CAS online courses continue to increase

The College of Arts and Sciences has more than doubled its summer online course offerings since 2010, at which time 24 online courses were offered.

By this summer, 51 classes will be offered. Larry LaFond, associate dean of the College of Arts and Sciences, said the college has been “at the forefront” of recent increases in online courses, “particularly during the summer.”

LaFond said he thinks there are a lot of reasons for the increase, one of which is faculty becoming more comfortable with an online teaching environment.

“We have been putting an intentional emphasis on these kinds of courses from a college standpoint so that we can help people progress toward graduation in a timely fashion and try to reduce the number of impediments that might be there for them being able to take courses during the summer,” LaFond said.

Available courses range from freshman seminars to graduate level courses in departments ranging from art and chemistry to English, foreign language and geography.

English language and literature professor Seran Aktuna has taught online classes since 2007. Online teaching, according to Aktuna, is “quite difficult if you really want to have an effective teacher online without that face-to-face interaction.”

“You do have to plan everything more so than you would in the face-to-face situation,” Aktuna said.

Chemistry professor Robert Dixon, who has taught online courses for almost a decade, said the chemistry department offers “virtually” every 100 and 200 level chemistry class online. He also said the increase in online courses has been great.

“My feeling is that I’m teaching at the same quality, the same level, that I teach during the fall semester,” Dixon said, “So in terms of the class not being as rigorous, I don’t think that’s the case at all.”

Foreign language professor Tom Lavallee will teach his first online course, Introduction to Chinese Culture, this summer. He has taught the class in a traditional setting for 10 years, and said it is “practically an online class already.”

Lavallee said he thinks it is good to approach online courses cautiously and to continue studying research that “looks at the effectiveness of these types of learning environments.”

“I think [online teaching] needs to be evaluated on a regular basis for teachers to really figure out whether or not that the level of education, the quality of education, can be retained once you go into online environment,” Lavallee said.

Sharon McGee, chair of the English Language and Literature department, who began online teaching last spring, said the increase in online courses means SIUE is “aware of changing trends and demographics in higher education.”

A benefit of increasing online courses is that it helps with space issues due to the university’s increasing enrollment, LaFond said.

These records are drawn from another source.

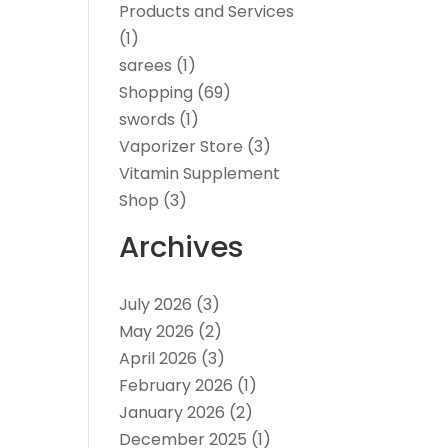
Products and Services
(1)
sarees
(1)
Shopping
(69)
swords
(1)
Vaporizer Store
(3)
Vitamin Supplement
Shop
(3)
Archives
July 2026
(3)
May 2026
(2)
April 2026
(3)
February 2026
(1)
January 2026
(2)
December 2025
(1)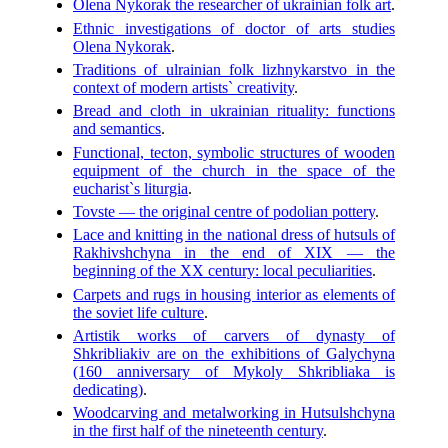
Olena Nykorak the researcher of ukrainian folk art
.
Ethnic investigations of doctor of arts studies
Olena Nykorak
.
Traditions of ulrainian folk lizhnykarstvo in the
context of modern artists` creativity
.
Bread and cloth in ukrainian rituality: functions
and semantics
.
Functional, tecton, symbolic structures of wooden
equipment of the church in the space of the
eucharist`s liturgia
.
Tovste — the original centre of podolian pottery
.
Lace and knitting in the national dress of hutsuls of
Rakhivshchyna in the end of XIX — the
beginning of the XX century: local peculiarities
.
Carpets and rugs in housing interior as elements of
the soviet life culture
.
Artistik works of carvers of dynasty of
Shkribliakiv are on the exhibitions of Galychyna
(160 anniversary of Mykoly Shkribliaka is
dedicating)
.
Woodcarving and metalworking in Hutsulshchyna
in the first half of the nineteenth century
.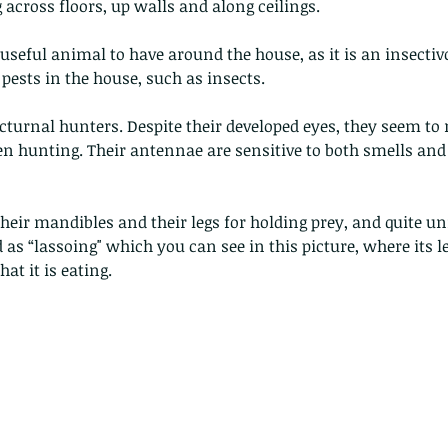
across floors, up walls and along ceilings.
y useful animal to have around the house, as it is an insectiv
 pests in the house, such as insects.
turnal hunters. Despite their developed eyes, they seem to 
 hunting. Their antennae are sensitive to both smells and t
heir mandibles and their legs for holding prey, and quite un
 as “lassoing" which you can see in this picture, where its l
at it is eating.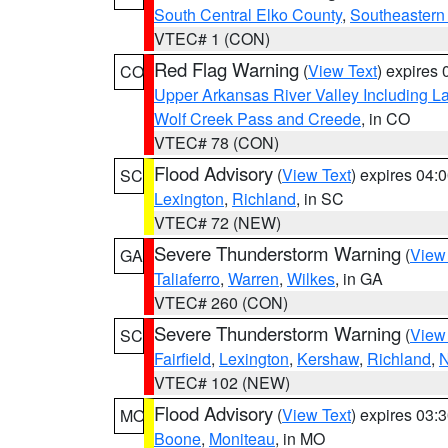
South Central Elko County
,
Southeastern
VTEC# 1 (CON)
Red Flag Warning
(
View Text
) expires
CO
Upper Arkansas River Valley Including 
Wolf Creek Pass and Creede
, in CO
VTEC# 78 (CON)
Flood Advisory
(
View Text
) expires 04
SC
Lexington
,
Richland
, in SC
VTEC# 72 (NEW)
Severe Thunderstorm Warning
(
View
GA
Taliaferro
,
Warren
,
Wilkes
, in GA
VTEC# 260 (CON)
Severe Thunderstorm Warning
(
View
SC
Fairfield
,
Lexington
,
Kershaw
,
Richland
,
N
VTEC# 102 (NEW)
Flood Advisory
(
View Text
) expires 03
MO
Boone
,
Moniteau
, in MO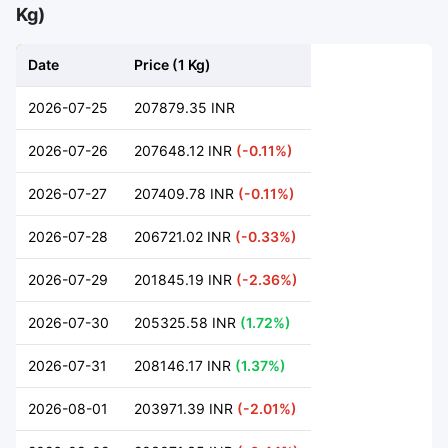
Kg)
Date
Price (1 Kg)
2026-07-25
207879.35 INR
2026-07-26
207648.12 INR
(-0.11%)
2026-07-27
207409.78 INR
(-0.11%)
2026-07-28
206721.02 INR
(-0.33%)
2026-07-29
201845.19 INR
(-2.36%)
2026-07-30
205325.58 INR
(1.72%)
2026-07-31
208146.17 INR
(1.37%)
2026-08-01
203971.39 INR
(-2.01%)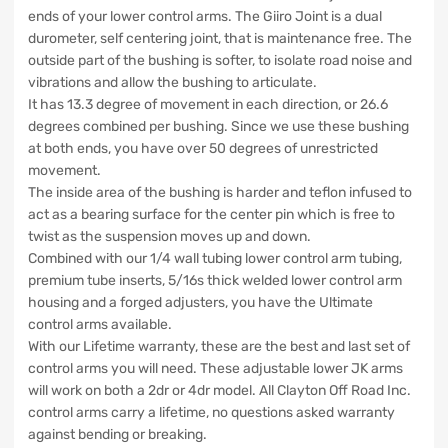
ends of your lower control arms. The Giiro Joint is a dual
durometer, self centering joint, that is maintenance free. The
outside part of the bushing is softer, to isolate road noise and
vibrations and allow the bushing to articulate.
It has 13.3 degree of movement in each direction, or 26.6
degrees combined per bushing. Since we use these bushing
at both ends, you have over 50 degrees of unrestricted
movement.
The inside area of the bushing is harder and teflon infused to
act as a bearing surface for the center pin which is free to
twist as the suspension moves up and down.
Combined with our 1/4 wall tubing lower control arm tubing,
premium tube inserts, 5/16s thick welded lower control arm
housing and a forged adjusters, you have the Ultimate
control arms available.
With our Lifetime warranty, these are the best and last set of
control arms you will need. These adjustable lower JK arms
will work on both a 2dr or 4dr model. All Clayton Off Road Inc.
control arms carry a lifetime, no questions asked warranty
against bending or breaking.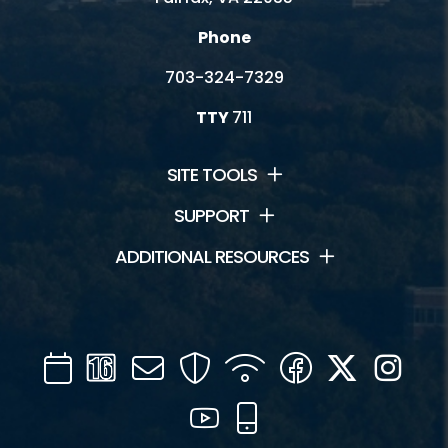
Phone
703-324-7329
TTY
711
SITE TOOLS
SUPPORT
ADDITIONAL RESOURCES
Calendar
Channel
Mail
Security
WIFI
Facebook
Twitter
Inst
16
YouTube
Mobile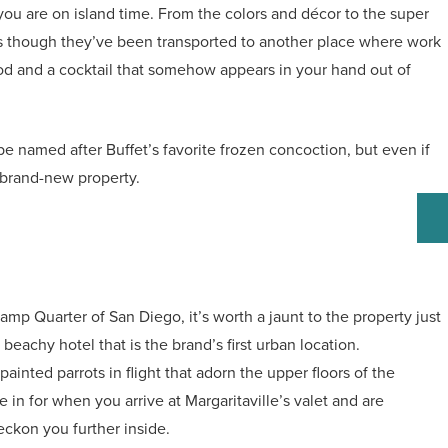
 you are on island time. From the colors and décor to the super
l as though they’ve been transported to another place where work
ood and a cocktail that somehow appears in your hand out of
 be named after Buffet’s favorite frozen concoction, but even if
s brand-new property.
slamp Quarter of San Diego, it’s worth a jaunt to the property just
beachy hotel that is the brand’s first urban location.
 painted parrots in flight that adorn the upper floors of the
 in for when you arrive at Margaritaville’s valet and are
beckon you further inside.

The online focus has been in the summer, according to LaFond, because students are on campus during the fall and spring semesters.
“We’re not really trying to serve the person in an online environment, the person who doesn’t want to get up out of Evergreen [Hall] and just wants to sit in their room and do the course,” LaFond said. “We don’t see that as really all that advantageous. If the students are sitting in the residents halls, we prefer to bring them together and have the course face to face.”

LaFond said the college is looking into expanding more online courses to the regular academic year as well, but “SIUE is not going to become the University of Phoenix.”

“I think most instructors still believe there’s nothing that quite compares to the face-to-face experience in the classroom and would prefer to teach in that mode for most of the courses,” LaFond said. “Nevertheless, we see that the online course offerings meet a specific need, and we want to be responsive to meeting that need.”

Some online are completely online, and others, according to LaFond, are “hybrid,” where students may need to be on campus “for one or more sessions.”

The College of Arts and Sciences has focused on supporting online education for the last decade.